ESERCIZIO ASSEGNATO 1: Nel testo su laicità e religione, a che cosa attribuisce Scalfari la crisi della modernità?
ESERCIZIO ASSEGNATO 2: Per favore, prosegui il testo su laicità e religione dal punto in cui si interrompe.

*** ESTRATTO DEL DOCUMENTO ***

La «fede dei laici», cioè una sorta di teismo e, insieme, di panteismo, «può aiutarci a chiudere la minaccia del nichilismo e ridare senso alla vita». Questa sembra la conclusione cui Eugenio Scalfari (La Repubblica, domenica 2) è arrivato dopo due mesi di dibattiti su laicità e religione. Non polemizzo, aggiungo soltanto qualche riflessione mancante. Scalfari attribuisce al «nichilismo» la «crisi della modernità: [...] la décadence, la disarticolazione dei valori sono stati d'animo che hanno pervaso i nostri spazi mentali e modificato profondamente i nostri comportamenti» fino ad aver «capovolto i rapporti tra l'uomo e la tecnologia, trasformando quest'ultima in un fine e gli uomini in altrettanti strumenti al suo servizio». Verissimo. Egli vede, però, nella crisi della disinteressata «fede nella trascendenza» e nel conseguente «ritiro di Dio dal mondo», di cui ha parlato (ma era solo un paradosso biblico!) Giovanni Paolo II, la causa della nascita della «filosofia dell'apparenza» - che «postula la cancellazione (la morte) dell'assoluto» e «di Dio» - e del «relativismo». Questo, però, «non è nichilismo, ma il suo contrario», perché «comporta un impegno continuo e responsabile sulle verità morali di volta in volta valide nell'epoca e nel luogo. Verità assolute nel luogo e nell'epoca, ma variabili secondo i mutamenti d'epoca e di luogo». La mia sintesi è eccessiva, ma resta evidente che questo è il punto debole dell'argomentazione, pur seria e rispettosa, di Scalfari: introducendo il relativismo, giustificato come figlio primogenito della ragione illuministica, la "laicità" ha imboccato lo scivolo del laicismo che conduce al nichilismo come esito inevitabile dell'"assoluto relativo". La «fede laica», che nega la verità e Dio, postula - anche con le migliori intenzioni - il niente o la divinizzazione della scienza o, meglio, della sua figlia (degenerata): la tecnologia, di cui sopra.

*** SEZIONE DATI ***

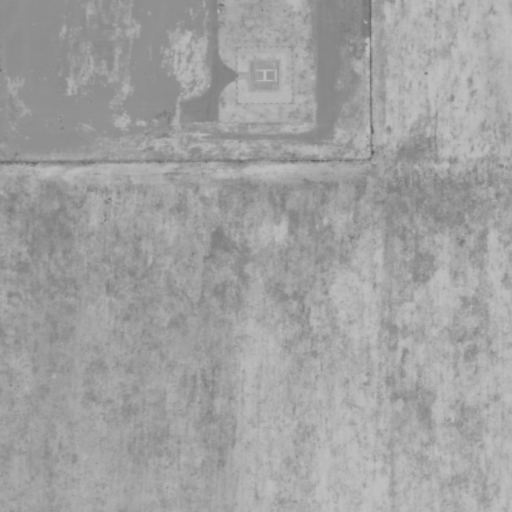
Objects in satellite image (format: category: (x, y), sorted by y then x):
helipad: (264, 73)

***

RISPOSTA AL COMPITO 1: Al nichilismo.

RISPOSTA AL COMPITO 2:
«TRASH» E CULTURA
A proposito di décadence. Il trash (i rifiuti) è un genere televisivo che tira. Adesso c'è qualche intellettuale che tenta di dargli dignità letteraria. Giordano Bruno Guerri (ricordate la collezione dei suoi errori, dal suo pamphlet su Santa Maria Goretti a quelli che seguirono?), che adesso dirige un piccolo quotidiano, L'Indipendente, ha messo sotto la testata, come aforisma riassuntivo della sua Weltanschauung, un'oscenità tratta da una poesia (?) di un certo John Giorno (mercoledì 5). «Ho già sdoganato il turpiloquio in televisione», ha detto con vanto a Libero (giovedì 6), che gli chiedeva una spiegazione. Due giorni dopo, sul Venerdì di Repubblica, Corrado Augias, che fa il critico letterario, ha recensito - con esempi espliciti, spiegazioni ed ètimo - la seconda edizione di un volume della Utet che raccoglie «metafore, eufemismi, oscenità, doppi sensi, parole dotte e parole basse in otto secoli di letteratura italiana». Ha dimenticato di mettere quella letteratura tra virgolette qualificative, ma ha tenuto a dire che «gli autori (e io [lui] con loro) si augurano la riscoperta di una tradizione sopravvissuta all'Inquisizione, all'Indice, ai petrarchismi, al moralismo religioso e ideologico». C'è una cultura che piace quando si ferma alla terza lettera.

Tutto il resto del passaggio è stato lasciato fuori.